Burnett, 90, spends the early episodes comatose, but you don’t hire Carol Burnett just to keep her a body in a bed, and she will emerge by stages, eyes first, as a formidable character, and the vessel of some of the series’ funniest moments. Yet “Palm Royale” is above all Wiig’s show, and she is terrific and genuine, alive in her role from moment to moment. It’s a complex performance, funny and painful and endearing, shot through with hope and fear, sass and sadness; Wiig makes it impossible not to feel for Maxine, determined, in a great phrase “to maintain a posture of relentless positivity”; we root for her happiness more than for her success.

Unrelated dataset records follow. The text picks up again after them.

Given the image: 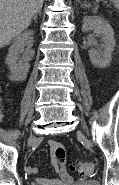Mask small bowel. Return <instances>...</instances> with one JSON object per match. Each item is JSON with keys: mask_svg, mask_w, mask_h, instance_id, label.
Returning <instances> with one entry per match:
<instances>
[{"mask_svg": "<svg viewBox=\"0 0 119 185\" xmlns=\"http://www.w3.org/2000/svg\"><path fill=\"white\" fill-rule=\"evenodd\" d=\"M49 146L52 166L54 167L56 174L59 175L61 181L35 176L38 172V168L36 166L27 167V172L34 175L35 185H62L70 183L72 181V177L67 173L65 167L66 151L64 146L56 140H50Z\"/></svg>", "mask_w": 119, "mask_h": 185, "instance_id": "obj_1", "label": "small bowel"}]
</instances>
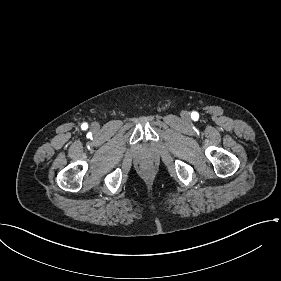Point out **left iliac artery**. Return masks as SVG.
<instances>
[{
	"label": "left iliac artery",
	"instance_id": "44dca946",
	"mask_svg": "<svg viewBox=\"0 0 281 281\" xmlns=\"http://www.w3.org/2000/svg\"><path fill=\"white\" fill-rule=\"evenodd\" d=\"M192 117H193V119H196V118L198 117V114H197L196 112H194V113L192 114Z\"/></svg>",
	"mask_w": 281,
	"mask_h": 281
}]
</instances>
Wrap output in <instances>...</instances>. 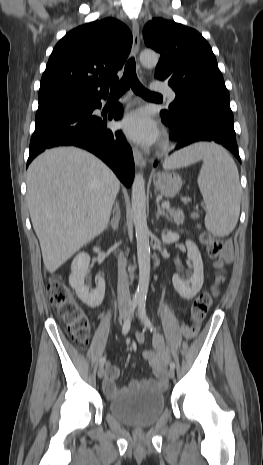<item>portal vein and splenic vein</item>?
<instances>
[{
    "label": "portal vein and splenic vein",
    "mask_w": 263,
    "mask_h": 465,
    "mask_svg": "<svg viewBox=\"0 0 263 465\" xmlns=\"http://www.w3.org/2000/svg\"><path fill=\"white\" fill-rule=\"evenodd\" d=\"M162 207H163L164 209H169V208H170V203L164 202V203H162Z\"/></svg>",
    "instance_id": "1"
}]
</instances>
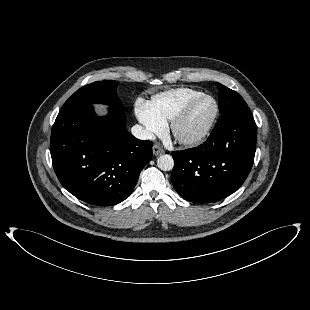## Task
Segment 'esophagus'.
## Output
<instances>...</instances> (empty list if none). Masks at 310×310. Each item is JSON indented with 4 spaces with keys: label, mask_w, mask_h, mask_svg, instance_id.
I'll list each match as a JSON object with an SVG mask.
<instances>
[{
    "label": "esophagus",
    "mask_w": 310,
    "mask_h": 310,
    "mask_svg": "<svg viewBox=\"0 0 310 310\" xmlns=\"http://www.w3.org/2000/svg\"><path fill=\"white\" fill-rule=\"evenodd\" d=\"M163 153H164V150H163V148H162L160 145L155 144V145L153 146V154H154L155 156H159V155H161V154H163Z\"/></svg>",
    "instance_id": "obj_1"
}]
</instances>
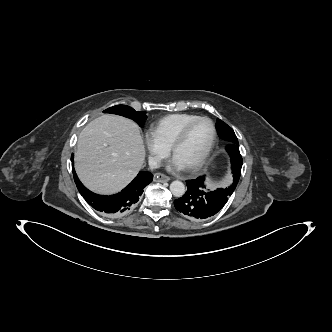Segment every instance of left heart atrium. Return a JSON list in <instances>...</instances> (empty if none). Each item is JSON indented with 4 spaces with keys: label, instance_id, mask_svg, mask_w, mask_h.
Listing matches in <instances>:
<instances>
[{
    "label": "left heart atrium",
    "instance_id": "obj_1",
    "mask_svg": "<svg viewBox=\"0 0 332 332\" xmlns=\"http://www.w3.org/2000/svg\"><path fill=\"white\" fill-rule=\"evenodd\" d=\"M171 168L174 170H181L184 166L175 157H173L171 161Z\"/></svg>",
    "mask_w": 332,
    "mask_h": 332
}]
</instances>
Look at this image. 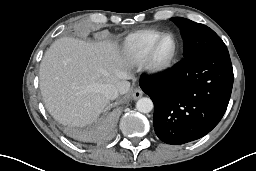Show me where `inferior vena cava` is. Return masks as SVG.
Instances as JSON below:
<instances>
[{"instance_id": "obj_1", "label": "inferior vena cava", "mask_w": 256, "mask_h": 171, "mask_svg": "<svg viewBox=\"0 0 256 171\" xmlns=\"http://www.w3.org/2000/svg\"><path fill=\"white\" fill-rule=\"evenodd\" d=\"M102 93L107 99L114 100L118 97L119 90L113 84H105L102 87Z\"/></svg>"}]
</instances>
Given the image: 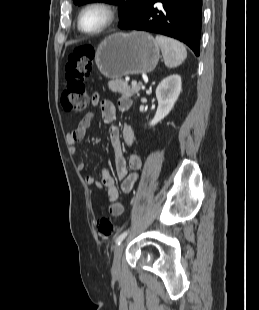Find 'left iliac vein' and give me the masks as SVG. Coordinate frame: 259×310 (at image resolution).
<instances>
[{
    "label": "left iliac vein",
    "instance_id": "left-iliac-vein-1",
    "mask_svg": "<svg viewBox=\"0 0 259 310\" xmlns=\"http://www.w3.org/2000/svg\"><path fill=\"white\" fill-rule=\"evenodd\" d=\"M123 251H124V243H120L114 251L113 264H112L113 274H119L121 271V258Z\"/></svg>",
    "mask_w": 259,
    "mask_h": 310
}]
</instances>
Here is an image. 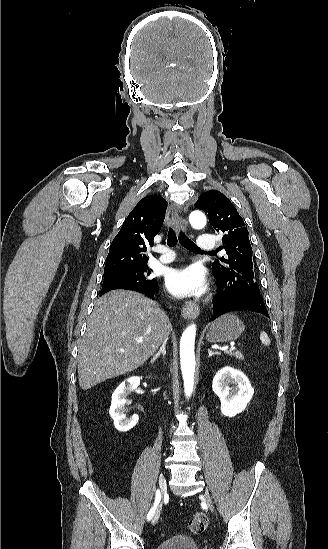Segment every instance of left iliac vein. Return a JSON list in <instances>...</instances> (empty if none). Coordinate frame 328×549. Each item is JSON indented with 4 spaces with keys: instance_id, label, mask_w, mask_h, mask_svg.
Instances as JSON below:
<instances>
[{
    "instance_id": "1",
    "label": "left iliac vein",
    "mask_w": 328,
    "mask_h": 549,
    "mask_svg": "<svg viewBox=\"0 0 328 549\" xmlns=\"http://www.w3.org/2000/svg\"><path fill=\"white\" fill-rule=\"evenodd\" d=\"M205 500H206L208 506L210 507V509L213 510L212 500H211L210 495L207 492L205 493Z\"/></svg>"
}]
</instances>
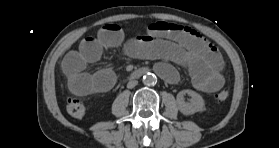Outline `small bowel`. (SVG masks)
Segmentation results:
<instances>
[{
  "mask_svg": "<svg viewBox=\"0 0 279 148\" xmlns=\"http://www.w3.org/2000/svg\"><path fill=\"white\" fill-rule=\"evenodd\" d=\"M118 46H123L129 57L158 60L154 69L168 83L174 84L179 79L172 62L185 68L193 85L201 91L216 92L224 85L223 60L214 45L188 26L158 21L150 24L143 35L127 41L116 24H107L96 36L83 39L61 63L70 91L79 96L109 91L116 83L111 69L95 74H88L85 69L98 61L105 49Z\"/></svg>",
  "mask_w": 279,
  "mask_h": 148,
  "instance_id": "c3829d8e",
  "label": "small bowel"
}]
</instances>
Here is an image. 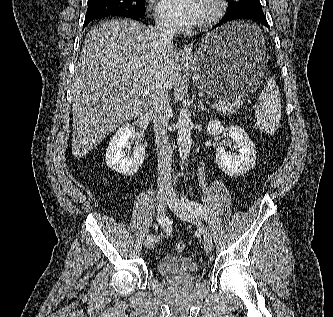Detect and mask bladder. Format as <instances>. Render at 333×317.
Wrapping results in <instances>:
<instances>
[{
  "mask_svg": "<svg viewBox=\"0 0 333 317\" xmlns=\"http://www.w3.org/2000/svg\"><path fill=\"white\" fill-rule=\"evenodd\" d=\"M156 269L162 276L176 277L194 274L198 270L197 263L188 256L166 255L156 262Z\"/></svg>",
  "mask_w": 333,
  "mask_h": 317,
  "instance_id": "1",
  "label": "bladder"
}]
</instances>
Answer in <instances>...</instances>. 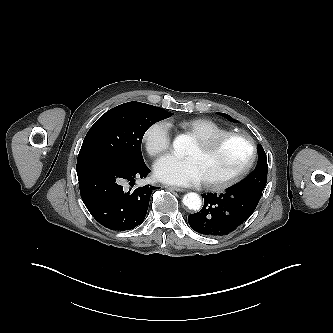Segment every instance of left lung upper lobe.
Wrapping results in <instances>:
<instances>
[{
	"label": "left lung upper lobe",
	"mask_w": 333,
	"mask_h": 333,
	"mask_svg": "<svg viewBox=\"0 0 333 333\" xmlns=\"http://www.w3.org/2000/svg\"><path fill=\"white\" fill-rule=\"evenodd\" d=\"M220 115L227 118L229 121L236 122V120H234L231 116L225 113H220ZM257 151L258 162L255 170L244 181L234 185V188L262 194V191L264 190L267 182L268 165L266 154L261 145L257 146Z\"/></svg>",
	"instance_id": "5c2ea615"
}]
</instances>
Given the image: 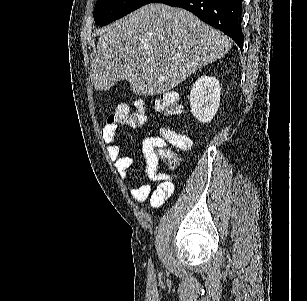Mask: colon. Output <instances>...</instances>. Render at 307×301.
<instances>
[{"label":"colon","instance_id":"colon-1","mask_svg":"<svg viewBox=\"0 0 307 301\" xmlns=\"http://www.w3.org/2000/svg\"><path fill=\"white\" fill-rule=\"evenodd\" d=\"M154 108L165 116H172L181 113L182 106L178 95L174 92H165L154 101ZM147 120L146 110L142 103H137L135 111L129 113L125 105L118 106L107 118V124H124L134 129L142 128ZM163 144L156 149L157 156L163 160L166 167L175 171L180 164L179 155L166 146L169 144L177 149H187L191 146L190 137L182 132L172 129H163L160 136Z\"/></svg>","mask_w":307,"mask_h":301}]
</instances>
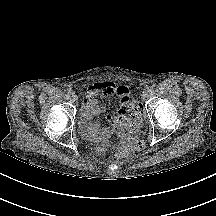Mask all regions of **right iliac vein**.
Segmentation results:
<instances>
[{"instance_id": "63e3f726", "label": "right iliac vein", "mask_w": 216, "mask_h": 216, "mask_svg": "<svg viewBox=\"0 0 216 216\" xmlns=\"http://www.w3.org/2000/svg\"><path fill=\"white\" fill-rule=\"evenodd\" d=\"M71 98H72L73 101H77L78 100V96L74 92L71 94Z\"/></svg>"}]
</instances>
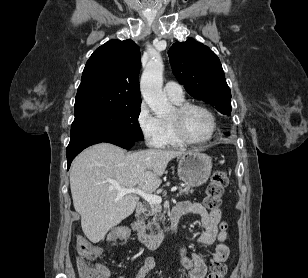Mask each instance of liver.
<instances>
[{
	"mask_svg": "<svg viewBox=\"0 0 308 278\" xmlns=\"http://www.w3.org/2000/svg\"><path fill=\"white\" fill-rule=\"evenodd\" d=\"M184 153L161 149L126 153L110 143L96 144L82 151L72 164L70 188L85 236L93 243L99 242L109 229L135 210L137 194L118 198L117 187L155 191L168 163Z\"/></svg>",
	"mask_w": 308,
	"mask_h": 278,
	"instance_id": "6515ba94",
	"label": "liver"
}]
</instances>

But even characters who in a lesser piece would be frozen into caricatures are granted some depth and fluidity, which helps sustain the series over 10 episodes. (Maxine’s evolving relationship with Robert is especially important.)

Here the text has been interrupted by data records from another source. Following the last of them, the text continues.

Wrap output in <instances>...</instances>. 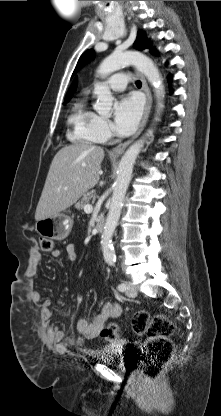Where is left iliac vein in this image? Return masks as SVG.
Segmentation results:
<instances>
[{
    "label": "left iliac vein",
    "mask_w": 221,
    "mask_h": 416,
    "mask_svg": "<svg viewBox=\"0 0 221 416\" xmlns=\"http://www.w3.org/2000/svg\"><path fill=\"white\" fill-rule=\"evenodd\" d=\"M126 285H127L126 295L128 297H135V296H137V290L134 287L133 283L132 282H127Z\"/></svg>",
    "instance_id": "1"
}]
</instances>
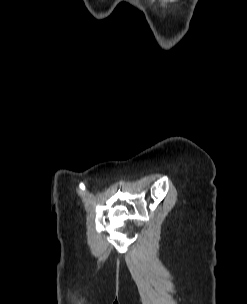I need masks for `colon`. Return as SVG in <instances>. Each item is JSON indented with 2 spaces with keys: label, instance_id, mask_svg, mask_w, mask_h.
<instances>
[{
  "label": "colon",
  "instance_id": "colon-1",
  "mask_svg": "<svg viewBox=\"0 0 247 304\" xmlns=\"http://www.w3.org/2000/svg\"><path fill=\"white\" fill-rule=\"evenodd\" d=\"M118 225H121V222H118Z\"/></svg>",
  "mask_w": 247,
  "mask_h": 304
}]
</instances>
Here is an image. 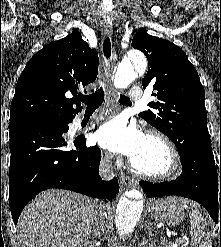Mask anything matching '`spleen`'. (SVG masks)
I'll return each mask as SVG.
<instances>
[{
  "label": "spleen",
  "mask_w": 221,
  "mask_h": 247,
  "mask_svg": "<svg viewBox=\"0 0 221 247\" xmlns=\"http://www.w3.org/2000/svg\"><path fill=\"white\" fill-rule=\"evenodd\" d=\"M188 209L191 224V242L193 247H212L210 235L206 232L207 223L195 206L187 202L184 204Z\"/></svg>",
  "instance_id": "obj_1"
}]
</instances>
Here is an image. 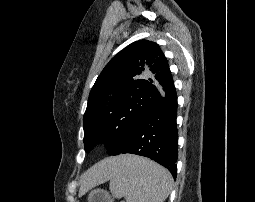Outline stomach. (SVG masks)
Segmentation results:
<instances>
[{
	"instance_id": "obj_1",
	"label": "stomach",
	"mask_w": 255,
	"mask_h": 202,
	"mask_svg": "<svg viewBox=\"0 0 255 202\" xmlns=\"http://www.w3.org/2000/svg\"><path fill=\"white\" fill-rule=\"evenodd\" d=\"M88 202H112L108 193L101 189H94L88 195Z\"/></svg>"
}]
</instances>
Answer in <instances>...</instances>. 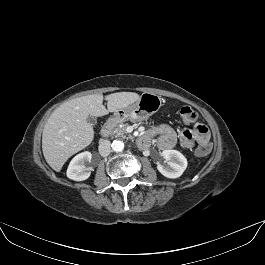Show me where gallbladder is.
<instances>
[{
	"mask_svg": "<svg viewBox=\"0 0 265 265\" xmlns=\"http://www.w3.org/2000/svg\"><path fill=\"white\" fill-rule=\"evenodd\" d=\"M87 122L90 123L91 125H96L97 120L94 116L89 115L87 118Z\"/></svg>",
	"mask_w": 265,
	"mask_h": 265,
	"instance_id": "gallbladder-1",
	"label": "gallbladder"
}]
</instances>
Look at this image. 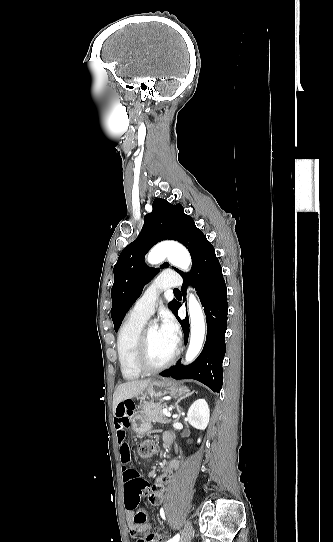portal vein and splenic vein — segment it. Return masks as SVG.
Listing matches in <instances>:
<instances>
[{
    "instance_id": "obj_1",
    "label": "portal vein and splenic vein",
    "mask_w": 333,
    "mask_h": 542,
    "mask_svg": "<svg viewBox=\"0 0 333 542\" xmlns=\"http://www.w3.org/2000/svg\"><path fill=\"white\" fill-rule=\"evenodd\" d=\"M162 412H163V414H165V416H168V418H170L171 412H169V410H167V408H162Z\"/></svg>"
}]
</instances>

Now, as to the ending. No spoilers here, but you might not want to read this paragraph until after you’ve watched for yourself. Let me say that I loved this series almost all the way through, even as later episodes grew more flagrantly absurd, and perfectly impossible things occurred. As the story nears the end, with so many characters backed into a corner and new crises arising, one wonders if there isn’t some extra episode hiding just out of sight. (It may be helpful to note — and I mean actually make a note, so you’ll remember — some flash-forward narration at the beginning and end of the first episode.)

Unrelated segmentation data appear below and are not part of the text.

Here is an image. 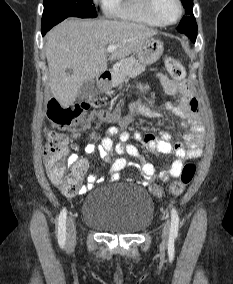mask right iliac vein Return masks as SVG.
Instances as JSON below:
<instances>
[{
    "instance_id": "63e3f726",
    "label": "right iliac vein",
    "mask_w": 233,
    "mask_h": 284,
    "mask_svg": "<svg viewBox=\"0 0 233 284\" xmlns=\"http://www.w3.org/2000/svg\"><path fill=\"white\" fill-rule=\"evenodd\" d=\"M67 229V243L69 247H73L76 242V228L74 225V220L72 217H69L66 225Z\"/></svg>"
}]
</instances>
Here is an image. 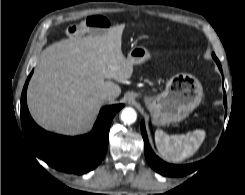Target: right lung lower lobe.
I'll return each mask as SVG.
<instances>
[{"mask_svg": "<svg viewBox=\"0 0 245 195\" xmlns=\"http://www.w3.org/2000/svg\"><path fill=\"white\" fill-rule=\"evenodd\" d=\"M29 75L21 95V124L33 153L49 166L66 173L84 174L96 168L107 152L109 128L122 104L104 107L92 131L78 137L53 134L40 128L31 118L26 91Z\"/></svg>", "mask_w": 245, "mask_h": 195, "instance_id": "98d812e1", "label": "right lung lower lobe"}]
</instances>
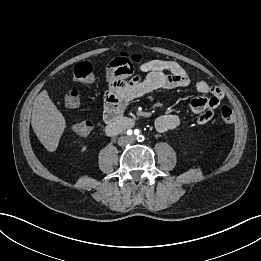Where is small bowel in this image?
Wrapping results in <instances>:
<instances>
[{
  "instance_id": "obj_1",
  "label": "small bowel",
  "mask_w": 261,
  "mask_h": 261,
  "mask_svg": "<svg viewBox=\"0 0 261 261\" xmlns=\"http://www.w3.org/2000/svg\"><path fill=\"white\" fill-rule=\"evenodd\" d=\"M143 75L129 79L132 70L124 68L115 60L106 69L107 90L105 93L104 119L111 123L121 118L125 106L150 92L194 86L199 96L192 99L191 110L198 114L196 123L209 122L214 111L224 98L222 89L204 80L193 82L190 73L176 61L155 59L139 67ZM180 119L174 114H164L155 120L159 132L177 128Z\"/></svg>"
}]
</instances>
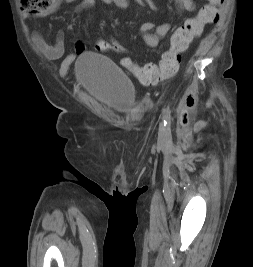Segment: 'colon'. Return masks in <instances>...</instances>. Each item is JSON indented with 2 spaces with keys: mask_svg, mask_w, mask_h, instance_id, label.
<instances>
[{
  "mask_svg": "<svg viewBox=\"0 0 253 267\" xmlns=\"http://www.w3.org/2000/svg\"><path fill=\"white\" fill-rule=\"evenodd\" d=\"M55 0H20L22 10L42 12L49 9ZM224 0H208L195 17L187 19L182 26L175 30L171 38L170 49L163 54L159 64H147L139 67L130 57H124L121 65L131 71L142 83L154 84L158 81L173 77L181 62V53L186 51L194 38L200 36L206 25L217 22L219 7ZM96 51H112L127 54L129 50L114 38H100L94 45Z\"/></svg>",
  "mask_w": 253,
  "mask_h": 267,
  "instance_id": "colon-1",
  "label": "colon"
}]
</instances>
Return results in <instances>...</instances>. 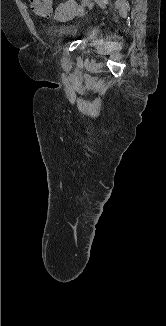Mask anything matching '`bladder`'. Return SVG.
Returning a JSON list of instances; mask_svg holds the SVG:
<instances>
[{
	"instance_id": "obj_1",
	"label": "bladder",
	"mask_w": 166,
	"mask_h": 326,
	"mask_svg": "<svg viewBox=\"0 0 166 326\" xmlns=\"http://www.w3.org/2000/svg\"><path fill=\"white\" fill-rule=\"evenodd\" d=\"M62 31L64 32V33H70V34H73V33H75V30H73V28H71L70 26H65L64 28H62Z\"/></svg>"
}]
</instances>
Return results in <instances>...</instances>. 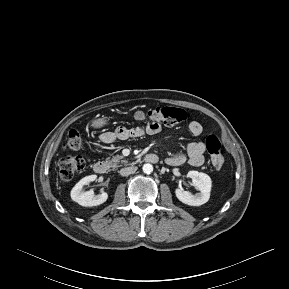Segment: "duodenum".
Listing matches in <instances>:
<instances>
[{"label": "duodenum", "instance_id": "410a0bca", "mask_svg": "<svg viewBox=\"0 0 289 289\" xmlns=\"http://www.w3.org/2000/svg\"><path fill=\"white\" fill-rule=\"evenodd\" d=\"M159 160L156 154H147L144 156V161L148 163H157ZM93 170L97 174H106L109 171V166L104 161H96L93 164Z\"/></svg>", "mask_w": 289, "mask_h": 289}]
</instances>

A climactic performance of a customized version of the Peggy Lee hit “Is That All There Is?” echoes a key question of the series, though its text is interpreted differently by different characters. But it is also a question that is liable to arise in the mind of a viewer as the series blinks out.
The finish isn’t arbitrary; there’s a thematic and clockwork logic to it, and it’s somewhat reminiscent of films from the time in which the series is set. It’s not a case of “everyone gets run over by a truck.” Yet as a fulfillment of what had gone before, I found it unsatisfying, out of key and sort of unfair. Life isn’t fair, but fiction owes us something more.
Your mileage might vary, and I wouldn’t scare you off; there is simply too much to admire and enjoy along the way. But I had to say something, you know, as a professional. Happy to hear your thoughts.